# Пункт задания 1
Выведите строки записей от самого их начала до строки с «this is indeed the optimum usage.» включительно в виде JSON-списка строк, по одной на каждую строку, пропуская пустые. Картинки в ответ не включайте.
# Пункт задания 2
Напишите продолжение текста о наступлении немецких войск во Франции в мае 1940 года, начиная сразу после его последнего предложения.
---------- Фрагмент источника ----------
Проходя в день по 50 и более километров, немецкие подвижные соединения двигались на запад [83; 110].

К вечеру 18 мая части XV и XVI моторизованных корпусов 4-й немецкой армии вышли в район Мобёжа. В этот же день танки группы генерала Клейста сбили последние французские заслоны у Сен-Кантена. Далее на запад, кроме тыловых частей и местных небольших гарнизонов, никаких сил союзников уже не было. Немцы стремительно рвались к Ла-Маншу [25; 152], [37; 95], [83; 110].

Германское Верховное командование усиливало фланги основной наступающей группировки, т.е. группы армий «А». На направлении главного удара в сражение были введены свежие силы. Сюда перебрасывались соединения и части из групп армий «Б» и «Ц». В итоге, группа армий Рундштедта увеличилась до 71 дивизии (напомним, первоначально она включала 45 дивизий) [37; 96].

18 мая моторизованный корпус генерала Гёпнера был включён в так называемую танковую группу генерала Гота (XV и XVI моторизованные копуса). Т.е. германское командование создало и на северном фланге группы армий «А» такой же ударный танковый кулак, который действовал на южном фланге основного участка прорыва войск этой группы (речь идёт о танковой группе генерала Клейста) [37; 96].

Танковой группе Гота предписывалось наступать на Аррас. Танковой группе Клейста должна была развивать удар на Абвиль [25; 154], [37; 96], [83; 110].

В этой критической ситуации, складывающейся на фронте, Гамелен, по сути, потерял нити управления войсками и не знал, что ему предпринять. Единственное, что он сделал – обратился к французской армии с воззванием «Отечество в опасности!», подобным воззванию, с которым обратился к армии накануне битвы на Марне маршал Жоффр.

«Отечество в опасности! Войска, которые не могут продвигаться вперёд, должны скорее погибнуть на том месте, где они стоят, чем уступить хоть одну пядь французской земли, оборона которой им вверена. В этот час, как и во все исторические для родины моменты, наш девиз победить или умереть. Мы должны победить!» – призывал генерал Гамелен [83; 109].

Но, в отличие от 1914 года, зажигательные слова французского главнокомандующего не достигли цели. Главной причиной этого была в корне отличная обстановка на фронте. В начале сентября 1914 года французы хоть и отступали под давлением немцев, но им удалось сохранить целостность своего фронта. В мае 1940 года французский фронт расползался, как гнилое одеяло.
---------- Фрагменты записей ----------
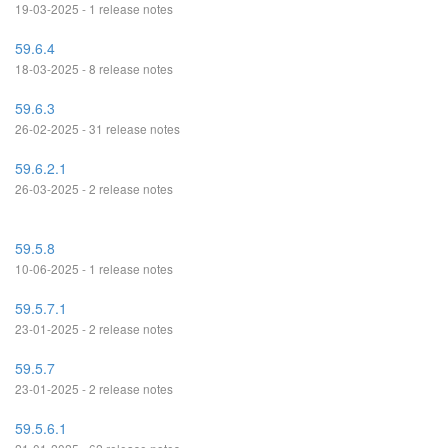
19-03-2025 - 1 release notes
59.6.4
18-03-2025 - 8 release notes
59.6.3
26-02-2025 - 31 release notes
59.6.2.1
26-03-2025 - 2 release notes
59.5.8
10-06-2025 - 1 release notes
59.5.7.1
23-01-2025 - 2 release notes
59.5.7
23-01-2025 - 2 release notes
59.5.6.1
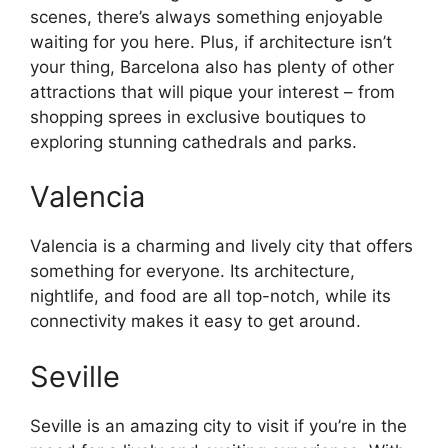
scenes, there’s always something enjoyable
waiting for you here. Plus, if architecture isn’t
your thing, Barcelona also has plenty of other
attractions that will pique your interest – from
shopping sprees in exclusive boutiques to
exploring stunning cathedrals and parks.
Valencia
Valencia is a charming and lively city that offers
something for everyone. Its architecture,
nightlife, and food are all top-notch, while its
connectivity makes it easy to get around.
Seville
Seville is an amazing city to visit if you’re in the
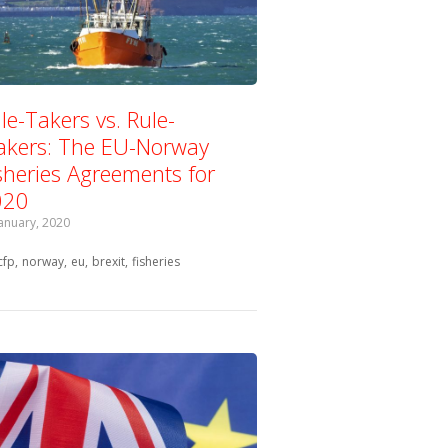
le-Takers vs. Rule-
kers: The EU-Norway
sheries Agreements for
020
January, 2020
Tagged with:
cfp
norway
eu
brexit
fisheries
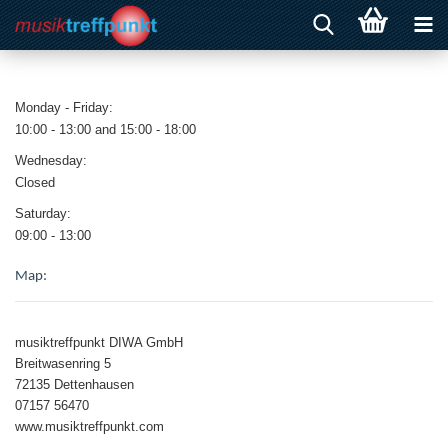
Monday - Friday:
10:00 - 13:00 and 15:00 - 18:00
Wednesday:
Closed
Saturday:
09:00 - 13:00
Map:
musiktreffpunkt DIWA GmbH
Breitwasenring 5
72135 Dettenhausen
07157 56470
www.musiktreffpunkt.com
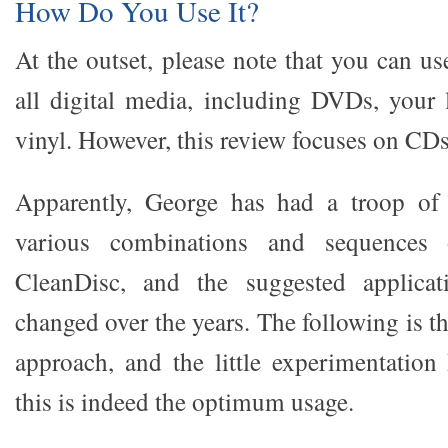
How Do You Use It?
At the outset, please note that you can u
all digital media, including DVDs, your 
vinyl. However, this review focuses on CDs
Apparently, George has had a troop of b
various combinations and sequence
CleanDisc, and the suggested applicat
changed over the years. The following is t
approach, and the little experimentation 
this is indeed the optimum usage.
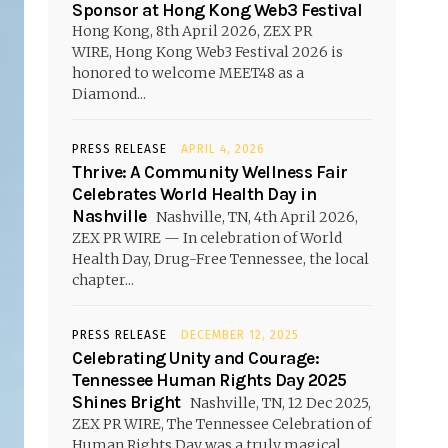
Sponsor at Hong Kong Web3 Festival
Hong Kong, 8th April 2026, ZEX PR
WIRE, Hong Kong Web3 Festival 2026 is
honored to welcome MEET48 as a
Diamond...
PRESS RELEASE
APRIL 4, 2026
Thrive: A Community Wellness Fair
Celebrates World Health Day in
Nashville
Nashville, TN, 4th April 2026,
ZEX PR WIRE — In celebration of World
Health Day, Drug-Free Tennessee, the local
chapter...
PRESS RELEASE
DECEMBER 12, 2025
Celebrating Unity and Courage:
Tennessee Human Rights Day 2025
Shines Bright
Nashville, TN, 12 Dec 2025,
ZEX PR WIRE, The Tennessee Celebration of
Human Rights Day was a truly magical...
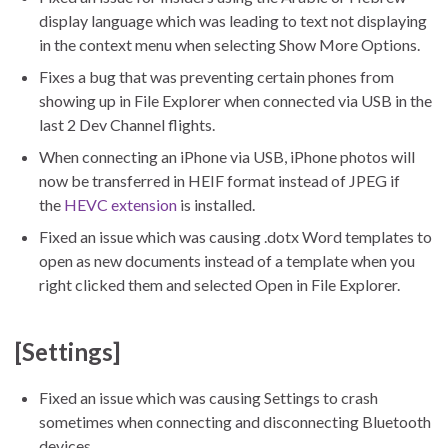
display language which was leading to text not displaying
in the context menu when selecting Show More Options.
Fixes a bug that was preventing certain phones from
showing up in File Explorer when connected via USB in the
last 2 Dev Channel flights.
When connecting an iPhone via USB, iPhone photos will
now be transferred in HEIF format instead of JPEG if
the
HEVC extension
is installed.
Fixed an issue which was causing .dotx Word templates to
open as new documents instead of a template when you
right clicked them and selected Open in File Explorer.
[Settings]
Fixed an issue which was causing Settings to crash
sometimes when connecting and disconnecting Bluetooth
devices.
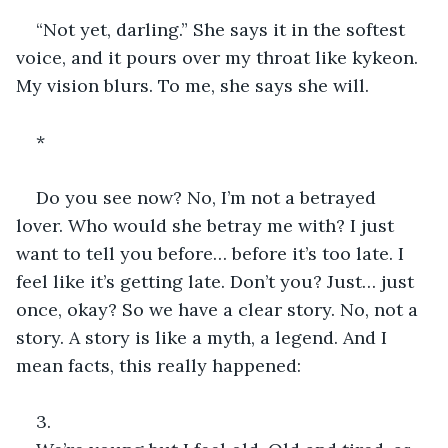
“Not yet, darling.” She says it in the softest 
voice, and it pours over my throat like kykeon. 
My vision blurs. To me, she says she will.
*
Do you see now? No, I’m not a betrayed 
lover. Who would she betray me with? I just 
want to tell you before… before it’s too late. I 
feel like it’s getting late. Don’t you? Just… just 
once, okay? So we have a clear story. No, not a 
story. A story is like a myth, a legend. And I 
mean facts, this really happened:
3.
----------
# Ответ к упражнению 1
[
  "19-03-2025 - 1 release notes",
  "59.6.4",
  "18-03-2025 - 8 release notes",
  "59.6.3",
  "26-02-2025 - 31 release notes",
  "59.6.2.1",
  "26-03-2025 - 2 release notes",
  "59.5.8",
  "10-06-2025 - 1 release notes",
  "59.5.7.1",
  "23-01-2025 - 2 release notes",
  "59.5.7",
  "23-01-2025 - 2 release notes",
  "59.5.6.1",
  "scenes, there’s always something enjoyable",
  "waiting for you here. Plus, if architecture isn’t",
  "your thing, Barcelona also has plenty of other",
  "attractions that will pique your interest – from",
  "shopping sprees in exclusive boutiques to",
  "exploring stunning cathedrals and parks.",
  "Valencia",
  "Valencia is a charming and lively city that offers",
  "something for everyone. Its architecture,",
  "nightlife, and food are all top-notch, while its",
  "connectivity makes it easy to get around.",
  "Seville",
  "Seville is an amazing city to visit if you’re in the",
  "le-Takers vs. Rule-",
  "kers: The EU-Norway",
  "sheries Agreements for",
  "020",
  "January, 2020",
  "Tagged with:",
  "cfp",
  "norway",
  "eu",
  "brexit",
  "fisheries",
  "Monday - Friday:",
  "10:00 - 13:00 and 15:00 - 18:00",
  "Wednesday:",
  "Closed",
  "Saturday:",
  "09:00 - 13:00",
  "Map:",
  "musiktreffpunkt DIWA GmbH",
  "Breitwasenring 5",
  "72135 Dettenhausen",
  "07157 56470",
  "www.musiktreffpunkt.com",
  "How Do You Use It?",
  "At the outset, please note that you can u",
  "all digital media, including DVDs, your ",
  "vinyl. However, this review focuses on CDs",
  "Apparently, George has had a troop of b",
  "various combinations and sequence",
  "CleanDisc, and the suggested applicat",
  "changed over the years. The following is t",
  "approach, and the little experimentation ",
  "this is indeed the optimum usage."
]

# Ответ к упражнению 2
Рейно принял решение о смещении Гамелена. Ещё 16 мая он вызвал во Францию из Мадрида 83-летнего маршала Петэна, который был послом Франции в Испании, а из Бейрута – командующего французскими силами в Леванте 73-летнего генерала Вейгана. Оба военачальника отличились в ходе Первой мировой войны. И французский премьер возлагал на них определённые надежды. Петэн 18 мая был назначен вице-председателем совета министров, а Вейган 19 мая стал главнокомандующим французской армией. Был произведён ещё ряд кадровых перестановок в правительстве. Только Рейно не учёл, что оба военачальника уже не те, что были в годы Первой мировой войны. И Петэна, и Вейгана отличала крайняя реакционность взглядов. Они оба поддерживали связи с французскими фашистами и были убеждены в необходимости заключения скорейшего мира с Германией, другими словами, стояли на пораженческих позициях [37; 95 – 96].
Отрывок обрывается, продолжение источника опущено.